The bottom line is that anything north of the whites is a winter wonderland.
Dixville Notch, snowed all day, everything is white.  Plowable events - half of what they ususually see by now, but significant to my eyes.  Even still, while it snowed all day, it accumulated about two inches.  There's about 12" of unpacked fluff on the ground at Dixville. Temps stayed in the high 20s, no sleet.

From Twin mountain South to Loonie-ville was moderate snow.  Very windy, moderate snow at Cannon, tonight 7pm.  Best bets for freshies Thursday are going to  be Bretton Woods and Cannon.    Winds have been from the north both days.  Lancaster was dry.
by the time I got to Riverc0il-ville roads were bone dry.  Flurries picked up from Concord south but nothing measurable.

Ditto for northbound drive through Mount Washington Valley - the only snow there was man-made.  Brown-town for sure.  Not until I hit Pinkham Notch did the snowfall kick in.  I suspect Wildcat had freshies.

Going to crash now, I'll write my TR on Thursday.


----------



## riverc0il (Dec 22, 2010)

We have gotten jack here in central NH so far this season. Maybe two inches during the mix event a few weeks back. Riverc0il-ville might be one of the few bone dry parts of New England by the end of the current weather event!

Sounds like you hit Balsams. Can't wait for the report. Balsams is on my "must hit" list and I have been thinking about it a lot lately with the current weather pattern and upcoming vacation black out period. No rush on the report, though.

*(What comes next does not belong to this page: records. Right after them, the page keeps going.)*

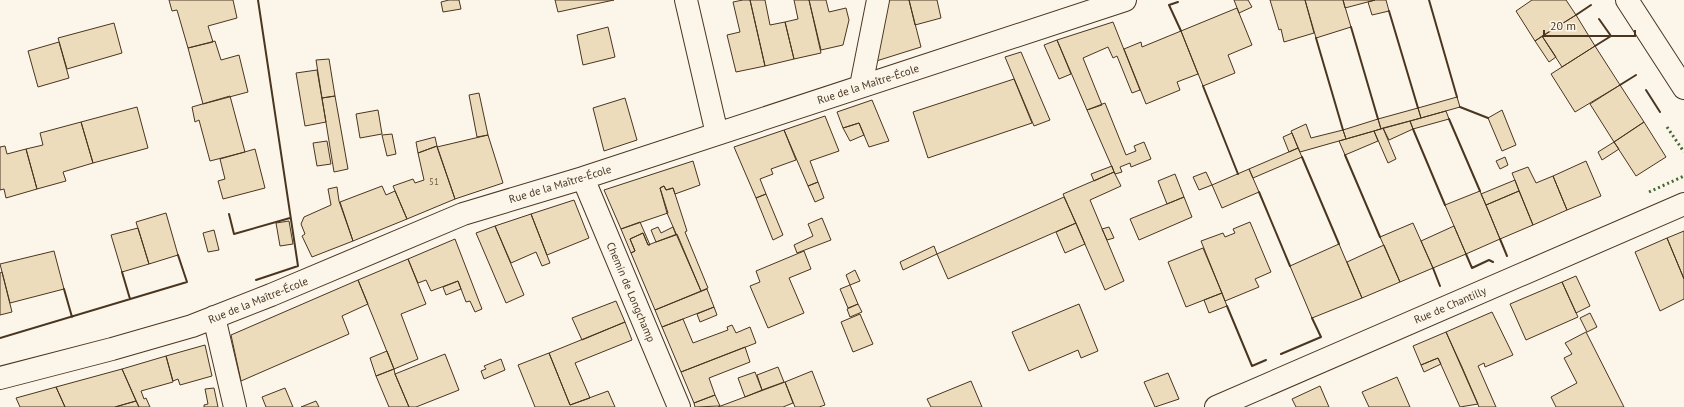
<svg xmlns="http://www.w3.org/2000/svg" width="1684" height="407" viewBox="0 0 1684 407" font-family="'PT Sans',sans-serif">
<style>
.building{fill:#ecdcbc;stroke:#4a3520}
.lines{fill:none;stroke-linecap:round;stroke-linejoin:round}
.street-casing{stroke:#4a3520;stroke-width:24}
.secondary-casing{stroke:#4a3520;stroke-width:24}
.street{stroke:#fbf6e9;stroke-width:22}
.secondary{stroke:#fbf6e9;stroke-width:22}
.hedge{stroke:#436837;stroke-width:3;stroke-dasharray:2 3;stroke-linecap:butt}
.wall{stroke:#4a3520;stroke-width:2}
.labels{text-anchor:middle;stroke-width:3;stroke-linejoin:round;paint-order:stroke}
.number-label{font-size:9px;fill:#725f47}
.street-label{font-size:11px;fill:#4a3520;stroke:#fbf6e9}
</style>
<rect width="100%" height="100%" fill="#fbf6e9"/>
<!-- building -->
<path class="building" d="M169 0H233L237 18 208 26 213 42 188 48 177 10 172 11Z
M449 0H459L461 9 443 12 441 2Z
M555 0H614L558 12Z
M743 0H750L765 66 736 72 727 35 740 32 733 2Z
M750 0H765L770 25 785 22 794 59 765 66Z
M794 0H809L821 53 794 59 785 22 798 19Z
M809 0H826L829 12 846 8 849 20 843 45 821 50Z
M884 0H909L921 47 870 63Z
M909 0H937L941 18 915 25Z
M1234 0H1248L1252 7 1239 13Z
M1270 0H1305L1314 33 1284 42 1281 29 1279 30Z
M1305 0H1343L1351 27 1316 38Z
M1343 0H1375L1345 8Z
M1375 0H1386L1389 11 1372 15 1368 2Z
M1532 0H1566L1576 15 1535 41 1516 11Z
M1237 8 1252 45 1228 55 1235 73 1203 86 1181 31Z
M1576 15 1595 46 1562 67 1542 36Z
M1113 22 1140 90 1132 93 1117 56 1113 58 1108 47 1083 58 1102 105 1087 110 1057 40Z
M114 23 122 53 67 69 58 38Z
M608 27 615 57 583 65 577 35Z
M1181 31 1198 74 1177 82 1180 90 1146 104 1124 49 1141 42 1142 47Z
M1542 36 1556 57 1549 62 1535 41Z
M1057 40 1071 74 1059 79 1044 45Z
M215 41 221 60 239 55 248 92 203 104 188 48Z
M59 42 69 78 38 87 28 51Z
M1595 46 1620 85 1575 112 1551 74Z
M1021 52 1050 120 1034 126 1005 57Z
M329 59 335 96 322 98 316 60Z
M317 70 326 122 305 126 296 73Z
M1014 79 1032 123 928 158 913 112Z
M1620 85 1644 122 1614 142 1590 104Z
M479 93 488 135 477 137 469 95Z
M230 96 245 152 210 161 199 120 195 122 192 107Z
M335 96 348 169 334 172 322 98Z
M1457 97 1460 107 1421 118 1418 108Z
M625 98 637 140 604 151 593 108Z
M872 100 889 141 869 147 859 123 843 128 837 112Z
M1105 103 1126 155 1136 151 1134 146 1144 142 1151 159 1131 167 1130 163 1120 167 1122 172 1115 174 1087 110Z
M137 107 148 148 93 163 81 122Z
M1418 108 1421 118 1381 129 1378 119Z
M378 110 382 134 360 138 356 114Z
M1502 110 1516 145 1502 151 1488 118Z
M1446 111 1449 119 1413 129 1410 121Z
M825 116 839 151 810 161 818 182 808 186 784 130Z
M1378 119 1381 129 1346 139 1343 130Z
M1410 121 1413 129 1389 140 1383 128Z
M81 122 93 163 63 172 66 181 37 189 26 149 43 145 40 133Z
M1644 122 1666 157 1636 176 1614 142Z
M859 123 864 135 850 141 843 128Z
M1306 124 1311 138 1343 130 1346 139 1300 152 1291 131Z
M1383 128 1396 159 1388 163 1374 131Z
M784 130 796 160 771 169 773 174 760 179 766 194 756 198 734 147Z
M1374 131 1378 141 1345 155 1339 141Z
M1292 133 1298 148 1289 152 1283 137Z
M392 134 396 154 387 156 382 135Z
M488 135 503 183 455 199 437 147Z
M435 137 437 146 418 153 416 142Z
M327 141 331 164 317 166 313 143Z
M1614 142 1619 149 1602 160 1598 152Z
M5 146 7 154 26 149 37 189 6 198 4 189 0 190V147Z
M437 146 455 199 407 219 393 186 413 179 415 183 424 180 418 153Z
M1298 148 1302 157 1253 178 1249 169Z
M255 149 265 188 223 199 218 181 225 179 220 159Z
M1505 157 1508 165 1500 169 1496 161Z
M693 161 700 185 675 194 673 188 666 190 664 186 660 188 668 213 621 229 604 190Z
M1586 161 1601 196 1567 210 1553 176Z
M1112 166 1114 172 1094 181 1091 174Z
M1528 167 1536 183 1553 176 1567 210 1533 225 1512 173Z
M1249 169 1259 192 1222 208 1212 185Z
M1114 172 1121 186 1090 200 1124 281 1105 290 1063 194Z
M1206 172 1212 185 1199 190 1193 177Z
M1175 174 1184 197 1167 204 1158 181Z
M1515 180 1519 191 1486 205 1481 194Z
M818 182 824 198 815 202 808 186Z
M382 186 386 195 395 191 407 219 353 241 340 202Z
M664 186 666 190 673 188 675 194 687 231 685 232 708 288 701 291 667 213 660 188Z
M337 187 339 201 353 241 312 257 302 236 305 234 301 224 304 217 331 205 328 189Z
M1480 191 1500 239 1466 254 1445 205Z
M1519 191 1533 225 1500 239 1486 205Z
M766 194 783 235 773 240 756 198Z
M1064 197 1076 223 948 279 937 254Z
M1184 197 1192 217 1139 240 1130 219Z
M574 200 589 238 547 255 531 214Z
M166 213 178 255 149 264 136 222Z
M531 214 550 263 542 266 536 252 511 263 495 226Z
M822 218 831 240 797 253 794 245 813 236 808 224Z
M289 221 293 244 280 246 276 223Z
M640 222 650 245H648L643 233 630 239 635 251 631 253 621 229Z
M1250 222 1271 272 1255 279 1259 287 1225 301 1201 241 1223 233 1225 237 1235 233 1233 229Z
M1076 223 1085 244 1065 253 1056 232Z
M1413 223 1433 268 1400 282 1380 237Z
M495 226 524 295 506 303 476 233Z
M1454 226 1466 254 1433 268 1421 241Z
M658 227 661 233 673 227 676 235 656 242 651 230Z
M1109 227 1114 238 1107 240 1102 229Z
M138 228 149 264 122 272 111 235Z
M214 230 219 250 208 252 203 233Z
M1684 231V279L1667 238Z
M643 233 648 245 677 234 701 291 655 310 631 253 635 251 630 239Z
M1667 238 1684 279V299L1660 311 1635 252Z
M455 239 482 309 475 312 470 301 466 302 458 281 431 291 426 280 418 283 408 259Z
M1339 244 1362 298 1312 318 1290 266Z
M1384 245 1400 282 1362 298 1347 262Z
M934 246 937 254 903 270 900 262Z
M1203 248 1222 293 1186 307 1168 262Z
M54 251 64 289 10 303 0 264Z
M804 251 811 269 789 278 804 313 768 328 750 286 760 282 756 271Z
M408 259 426 304 401 314 418 359 394 369 358 280Z
M855 270 860 281 850 285 846 275Z
M2 272 12 312 0 315V273Z
M1576 276 1590 306 1576 313 1562 282Z
M358 280 368 304 342 316 349 334 241 381 231 335Z
M458 281 461 289 446 295 443 287Z
M1562 282 1578 317 1526 340 1510 304Z
M850 285 858 304 848 308 840 289Z
M707 289 714 307 662 327 655 310Z
M1222 293 1227 306 1209 313 1204 300Z
M616 301 625 322 582 340 572 318Z
M858 304 862 312 850 317 847 309Z
M1079 304 1098 351 1081 358 1078 350 1029 371 1012 332Z
M714 307 717 315 700 322 697 314Z
M1492 312 1513 355 1485 367 1484 363 1478 366 1496 407H1479L1446 332Z
M1590 313 1597 327 1587 332 1580 318Z
M860 314 873 344 853 352 841 322Z
M683 319 693 343 728 330 727 327 732 325 736 333 750 327 756 343 681 372 662 327Z
M625 322 632 340 575 363 590 398 570 405 549 353Z
M1446 332 1462 367 1478 404 1460 407 1438 358 1421 365 1413 346Z
M1586 332 1624 407H1556L1551 397 1577 383 1564 358 1572 354 1565 343Z
M205 345 212 376 180 385 178 379 173 381 166 356Z
M745 347 750 362 709 378 715 395 694 403 681 372Z
M387 351 394 369 376 376 370 358Z
M549 353 570 405 608 391 615 407H535L518 365Z
M445 354 459 390 416 407H409L395 374Z
M166 356 173 382 141 391 144 399 146 398 150 407H139L122 369Z
M1438 358 1441 364 1424 372 1421 365Z
M501 359 505 370 484 379 481 371 486 369 484 366Z
M778 367 784 382 762 390 757 375Z
M122 369 136 401 115 407H65L56 387Z
M394 369 395 374 409 407H389L376 376Z
M812 371 825 405 819 407H795L785 382Z
M755 372 762 390 745 397 738 378Z
M1168 373 1179 399 1155 407 1144 382Z
M1397 377 1410 407H1369L1362 392Z
M971 381 982 407H931L927 399Z
M785 382 793 403 783 407H718Z
M1320 386 1329 407H1296L1292 399Z
M56 387 65 407H20L16 398Z
M214 388 218 407H204V405L208 404 205 389Z
M285 388 293 407H266L262 397Z
M715 395 720 406 695 407 694 403Z
M136 401 139 407H115Z
M316 401 319 407H301Z"/>
<g class="lines">
<defs>
<path id="street" d="M686 0 717 134
M861 86 878 0
M583 178 679 407
M214 317 235 407
M0 378 112 349 192 326 271 295 463 214 583 178 1125 0
M1216 407 1684 204"/>
<path id="secondary" d="M1627 0 1684 88"/>
</defs>
<!-- street casing -->
<use href="#street" class="street-casing"/>
<!-- secondary casing -->
<use href="#secondary" class="secondary-casing"/>
<!-- street -->
<use href="#street" class="street"/>
<!-- secondary -->
<use href="#secondary" class="secondary"/>
<!-- hedge -->
<path class="hedge" d="M1667 127 1684 152
M1649 192 1684 176"/>
<!-- wall -->
<path class="wall" d="M1429 0 1457 97
M1178 2 1169 5 1181 31
M1389 11 1418 108
M1576 15 1591 5
M1351 27 1378 119
M1316 38 1343 130
M1595 46 1611 36 1599 19
M1620 85 1636 75
M1203 86 1238 174
M1646 90 1660 112
M1460 107 1488 118
M1449 119 1480 191
M1413 129 1445 205
M1345 155 1380 237
M1302 157 1339 244
M1259 192 1290 266
M229 214 234 234 290 218
M1500 239 1507 256
M1466 254 1472 268 1489 260 1493 262
M1433 268 1440 286
M122 272 130 299
M256 280 298 266 258 0
M64 289 72 317
M1227 306 1252 366 1266 360
M0 338 187 282 178 255
M1281 354 1321 337 1312 318"/>
</g>
<g class="labels">
<!-- number labels -->
<g class="number-label">
<text x="434" y="185">51</text>
</g>
<!-- street labels -->
<g class="street-label">
<text transform="translate(868 84) rotate(-18)" y="4">Rue de la Maître-École</text>
<text transform="translate(560 184) rotate(-17)" y="4">Rue de la Maître-École</text>
<text transform="translate(631 292) rotate(67)" y="4">Chemin de Longchamp</text>
<text transform="translate(258 300) rotate(-22)" y="4">Rue de la Maître-École</text>
<text transform="translate(1450 305) rotate(-23)" y="4">Rue de Chantilly</text>
</g>
</g>
<!-- scale -->
<path d="M1544 30v6h91v-6" fill="none" stroke="#4a3520" stroke-width="2"/>
<text x="1550" y="30" font-size="12" fill="#4a3520" stroke="#fbf6e9" stroke-width="3" paint-order="stroke">20 m</text>
</svg>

Won't be there this weekend unless they got enough snow to open everything up.


----------



## deadheadskier (Dec 22, 2010)

Ragged's facebook page today said, "It's snowing like crazy.  2 inches down and still dumping"

:lol:  

:???:

I'm typically a half glass full guy myself.........but.....:lol:


----------



## onedkcharette (Dec 23, 2010)

i live in lebanon nh and i may have 2-3 inches on the ground. i actually got a weather alert on my droid (weather bug) yesterday stating 1.5 inches of snow on the way. HUH??? a weather alert for that?? it cracked me up. btw i only got maybe .25 inches based on the "alert".

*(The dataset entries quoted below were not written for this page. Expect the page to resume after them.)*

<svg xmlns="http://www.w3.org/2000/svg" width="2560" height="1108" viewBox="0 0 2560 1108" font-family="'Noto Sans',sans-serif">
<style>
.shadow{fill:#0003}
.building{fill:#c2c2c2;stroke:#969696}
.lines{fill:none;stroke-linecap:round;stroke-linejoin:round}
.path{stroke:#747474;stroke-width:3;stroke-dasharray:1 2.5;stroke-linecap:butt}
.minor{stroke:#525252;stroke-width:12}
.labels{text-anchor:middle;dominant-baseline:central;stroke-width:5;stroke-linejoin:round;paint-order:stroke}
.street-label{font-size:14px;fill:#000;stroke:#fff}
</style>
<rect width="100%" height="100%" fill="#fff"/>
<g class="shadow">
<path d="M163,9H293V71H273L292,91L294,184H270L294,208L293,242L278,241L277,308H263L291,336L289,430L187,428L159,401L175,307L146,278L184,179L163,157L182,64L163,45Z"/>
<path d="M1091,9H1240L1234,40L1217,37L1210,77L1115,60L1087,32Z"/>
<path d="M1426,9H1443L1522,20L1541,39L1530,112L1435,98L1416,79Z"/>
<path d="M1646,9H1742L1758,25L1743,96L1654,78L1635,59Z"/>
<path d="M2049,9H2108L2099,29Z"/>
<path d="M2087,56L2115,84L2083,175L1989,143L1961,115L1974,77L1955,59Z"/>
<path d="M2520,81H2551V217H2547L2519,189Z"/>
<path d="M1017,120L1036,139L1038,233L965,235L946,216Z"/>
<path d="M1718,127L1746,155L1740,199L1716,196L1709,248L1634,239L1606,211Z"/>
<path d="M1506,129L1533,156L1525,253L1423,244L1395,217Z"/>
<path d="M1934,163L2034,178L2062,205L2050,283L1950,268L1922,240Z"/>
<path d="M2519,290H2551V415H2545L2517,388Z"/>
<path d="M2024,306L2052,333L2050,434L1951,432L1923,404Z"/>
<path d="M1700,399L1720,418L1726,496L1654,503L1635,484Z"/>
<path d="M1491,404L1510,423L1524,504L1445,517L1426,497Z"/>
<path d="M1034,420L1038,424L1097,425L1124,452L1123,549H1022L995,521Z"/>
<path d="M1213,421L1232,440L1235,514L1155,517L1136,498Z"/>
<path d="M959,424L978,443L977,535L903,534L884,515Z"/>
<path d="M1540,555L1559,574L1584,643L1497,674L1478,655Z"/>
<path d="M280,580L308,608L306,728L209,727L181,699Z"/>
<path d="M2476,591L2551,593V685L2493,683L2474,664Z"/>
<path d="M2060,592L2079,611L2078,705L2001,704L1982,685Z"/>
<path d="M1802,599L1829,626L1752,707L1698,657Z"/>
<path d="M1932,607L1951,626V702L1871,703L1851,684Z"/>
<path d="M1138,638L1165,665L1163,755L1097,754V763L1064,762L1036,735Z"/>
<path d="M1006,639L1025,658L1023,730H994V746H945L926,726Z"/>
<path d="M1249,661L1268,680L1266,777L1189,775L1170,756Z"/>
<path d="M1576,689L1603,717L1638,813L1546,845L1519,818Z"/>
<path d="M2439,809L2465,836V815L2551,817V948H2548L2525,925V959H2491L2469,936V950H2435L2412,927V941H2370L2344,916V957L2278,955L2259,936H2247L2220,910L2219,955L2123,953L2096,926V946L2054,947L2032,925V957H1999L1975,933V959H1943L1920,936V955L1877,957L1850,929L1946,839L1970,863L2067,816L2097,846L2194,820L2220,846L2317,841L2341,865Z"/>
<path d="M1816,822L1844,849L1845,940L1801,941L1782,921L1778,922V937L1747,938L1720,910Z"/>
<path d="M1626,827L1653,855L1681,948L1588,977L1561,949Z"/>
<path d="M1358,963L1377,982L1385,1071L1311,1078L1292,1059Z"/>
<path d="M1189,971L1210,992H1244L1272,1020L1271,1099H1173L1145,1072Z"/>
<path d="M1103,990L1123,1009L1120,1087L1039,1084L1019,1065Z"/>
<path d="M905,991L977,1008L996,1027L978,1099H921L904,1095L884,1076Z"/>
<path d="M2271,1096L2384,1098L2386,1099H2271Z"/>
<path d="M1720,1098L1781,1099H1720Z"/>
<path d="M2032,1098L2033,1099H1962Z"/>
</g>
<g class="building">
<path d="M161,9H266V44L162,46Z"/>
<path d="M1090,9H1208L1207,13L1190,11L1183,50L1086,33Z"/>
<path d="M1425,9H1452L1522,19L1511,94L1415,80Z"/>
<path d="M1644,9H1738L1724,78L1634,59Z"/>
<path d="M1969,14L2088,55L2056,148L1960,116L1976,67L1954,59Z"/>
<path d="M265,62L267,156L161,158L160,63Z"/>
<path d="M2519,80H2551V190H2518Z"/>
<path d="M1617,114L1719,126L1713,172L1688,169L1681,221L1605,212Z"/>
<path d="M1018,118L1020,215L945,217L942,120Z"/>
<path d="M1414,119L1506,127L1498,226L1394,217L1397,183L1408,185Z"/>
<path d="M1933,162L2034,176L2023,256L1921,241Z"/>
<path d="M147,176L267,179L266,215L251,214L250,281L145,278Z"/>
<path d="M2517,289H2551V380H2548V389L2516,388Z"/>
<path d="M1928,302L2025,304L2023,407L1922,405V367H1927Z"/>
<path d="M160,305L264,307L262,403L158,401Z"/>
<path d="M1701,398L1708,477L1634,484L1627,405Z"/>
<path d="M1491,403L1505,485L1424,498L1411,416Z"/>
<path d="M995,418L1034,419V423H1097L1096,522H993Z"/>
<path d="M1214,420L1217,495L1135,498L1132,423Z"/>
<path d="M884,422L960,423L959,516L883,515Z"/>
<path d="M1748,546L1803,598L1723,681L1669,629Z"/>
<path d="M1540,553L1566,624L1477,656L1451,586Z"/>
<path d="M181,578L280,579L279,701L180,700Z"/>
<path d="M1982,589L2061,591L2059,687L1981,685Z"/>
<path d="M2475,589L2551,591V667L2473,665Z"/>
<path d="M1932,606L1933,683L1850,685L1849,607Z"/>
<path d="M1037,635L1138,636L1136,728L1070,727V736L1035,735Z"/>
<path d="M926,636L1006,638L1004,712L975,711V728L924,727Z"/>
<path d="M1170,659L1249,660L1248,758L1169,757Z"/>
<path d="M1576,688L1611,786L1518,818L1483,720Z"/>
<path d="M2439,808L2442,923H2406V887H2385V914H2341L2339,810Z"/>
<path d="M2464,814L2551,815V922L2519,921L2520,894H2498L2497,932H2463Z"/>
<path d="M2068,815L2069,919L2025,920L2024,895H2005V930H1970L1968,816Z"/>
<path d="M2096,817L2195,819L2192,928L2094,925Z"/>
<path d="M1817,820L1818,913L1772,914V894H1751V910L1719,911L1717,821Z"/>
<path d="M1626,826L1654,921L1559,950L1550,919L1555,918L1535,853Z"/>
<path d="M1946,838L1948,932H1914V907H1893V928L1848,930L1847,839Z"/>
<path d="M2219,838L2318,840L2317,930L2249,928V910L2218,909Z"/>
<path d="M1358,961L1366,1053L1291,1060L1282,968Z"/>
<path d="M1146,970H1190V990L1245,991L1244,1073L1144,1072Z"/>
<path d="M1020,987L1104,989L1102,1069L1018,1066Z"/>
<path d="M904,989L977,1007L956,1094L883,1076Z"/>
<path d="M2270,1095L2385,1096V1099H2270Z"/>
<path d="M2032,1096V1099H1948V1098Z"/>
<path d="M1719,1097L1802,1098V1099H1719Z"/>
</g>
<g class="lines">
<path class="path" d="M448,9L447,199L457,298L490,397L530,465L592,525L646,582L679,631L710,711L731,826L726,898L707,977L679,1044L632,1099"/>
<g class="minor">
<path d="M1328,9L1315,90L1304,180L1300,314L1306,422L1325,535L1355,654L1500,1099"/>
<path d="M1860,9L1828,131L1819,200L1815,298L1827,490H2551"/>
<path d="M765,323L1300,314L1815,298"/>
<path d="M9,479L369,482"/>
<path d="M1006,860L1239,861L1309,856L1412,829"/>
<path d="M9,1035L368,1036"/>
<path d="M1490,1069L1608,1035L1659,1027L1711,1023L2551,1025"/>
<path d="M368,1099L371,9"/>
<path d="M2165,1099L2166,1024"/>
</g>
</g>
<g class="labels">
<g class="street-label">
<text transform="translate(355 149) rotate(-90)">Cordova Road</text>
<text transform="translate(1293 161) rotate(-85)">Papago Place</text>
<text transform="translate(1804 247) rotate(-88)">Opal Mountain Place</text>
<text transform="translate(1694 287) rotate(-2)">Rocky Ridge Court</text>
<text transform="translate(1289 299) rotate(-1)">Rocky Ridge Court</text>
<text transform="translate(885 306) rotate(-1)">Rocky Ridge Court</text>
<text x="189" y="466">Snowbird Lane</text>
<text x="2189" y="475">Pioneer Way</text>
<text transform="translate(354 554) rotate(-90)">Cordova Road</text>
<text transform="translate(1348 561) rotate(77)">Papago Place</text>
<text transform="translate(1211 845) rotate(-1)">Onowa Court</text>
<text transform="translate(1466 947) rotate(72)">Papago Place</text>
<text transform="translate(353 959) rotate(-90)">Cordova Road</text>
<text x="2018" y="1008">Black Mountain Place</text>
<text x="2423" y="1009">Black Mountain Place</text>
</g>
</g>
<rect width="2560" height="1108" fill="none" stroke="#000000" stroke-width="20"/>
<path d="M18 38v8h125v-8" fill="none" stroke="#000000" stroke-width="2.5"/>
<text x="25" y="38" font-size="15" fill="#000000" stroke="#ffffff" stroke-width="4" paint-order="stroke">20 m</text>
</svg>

thank goodness for the fake stuff or it would be depressing x10.


----------



## riverc0il (Dec 23, 2010)

Cannon is reporting 6" overnight and 14" in the past three days. They now have almost 1/3 of their average season total. They are in really good shape heading into the holidays. The weather pattern has really favored the western Whites this month.


----------



## hrstrat57 (Dec 23, 2010)

riverc0il said:


> Sounds like you hit Balsams. Can't wait for the report. Balsams is on my "must hit" list and I have been thinking about it a lot lately with the current weather pattern and upcoming vacation black out period. No rush on the report, though. Won't be there this weekend unless they got enough snow to open everything up.



I have never ski'd there either!

.....also chomping for a good TR with some pics!!!!!!:beer:

Balsams if probably the littlest ski area on _*my*_ must hit list......

Lakes region // Plymouth was barren of anything but flurries when I was there end of last week......but reports were a tease flurry was a near daily occurrence...


----------



## riverc0il (Dec 23, 2010)

Bump to remind billski that inquiring minds want to know.


----------